Nowadays, consumers are no longer paying for fabric — they're spending hundreds of dollars on virtual clothing that can never actually be worn. Some say that virtual fashion is a part of the NFT wave while others claim it’s just a harmless way to build your wardrobe. But what is this new trend and why is it gaining popularity?
Virtual Clothing On A Rise
Despite being an unusual approach to fashion, virtual clothing can be found in every Instagram and TikTok feed. Outsiders have claimed virtual fashion is part of the NFT trend — after all, users pay hundreds of dollars just to have a piece of clothing appear on social media. Yet, looking at the bigger picture reveals its real intentions and goals. Dhanush Shetty, a 22-year-old product manager based in San Francisco, explained how digital clothing can be easier, cheaper, and even more ethical than clothing made of real fabric: “Usually, when you buy clothes, you have to consider the fit, how it would look in pictures, and, sometimes, how ethical the purchase is. I don’t need to worry about being ‘too big’ for digital fashion or whether [it] was made in a sweatshop."

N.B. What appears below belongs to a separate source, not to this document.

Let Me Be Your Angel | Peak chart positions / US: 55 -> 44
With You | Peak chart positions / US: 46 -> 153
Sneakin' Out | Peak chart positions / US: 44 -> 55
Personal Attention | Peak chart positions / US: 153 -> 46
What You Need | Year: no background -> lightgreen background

One of the biggest digital fashion companies is DressX. Launched in August 2020, it has already made waves in the industry thanks to its innovative ideas and multiple collaborations with digital designers. “Our goal is to give every person their digital closet,” said DressX co-founder Natalia Modenova. Modenova and DressX co-founder Daria Shapovalova previously worked in the fashion industry on physical pieces. Since then, they decided to solve the problems they faced in the industry with a more holistic approach. Shapovalova points out that digital fashion gives young designers a chance to launch their careers without spending thousands on materials and promotion.
Dabbling In Digital Fashion
Social media users already use video filters and digital jewelry and gamers use video game skins. So, why can’t someone apply the same concept to their outfits? Soon, everybody will purchase digital clothing, “which you can wear on social media, on still images, on video calls, online conferences, and soon, in gaming and other multiverses,” Shapovalova said.
There are so many features to digital fashion that wouldn’t be able to exist in real life. Virtual pieces don’t follow the laws of gravity or color theory. The pattern on a piece could be animated, for example, with words running through it, thus creating a whole phrase that catches attention.
But how does one purchase and wear a piece like that? First, be aware that prices for digital clothing pieces can vary: some collections can have 100 identical garments, each selling for as low as $20. If the top, dress, or pants are more unique, however, you should expect a higher price. Customers can take a look at the clothing online and then try them on with the help of augmented reality (AR). If they like the piece, they can purchase it and upload a picture of themselves to the website. There, it will be combined with the pieces by a professional editor, who blends the clothing perfectly onto the body. Ta-da! The picture is then ready to appear on social media! While the process usually takes up to five hours, digital fashion creators predict that the technology will evolve to become quicker. Soon, it will be instantaneous.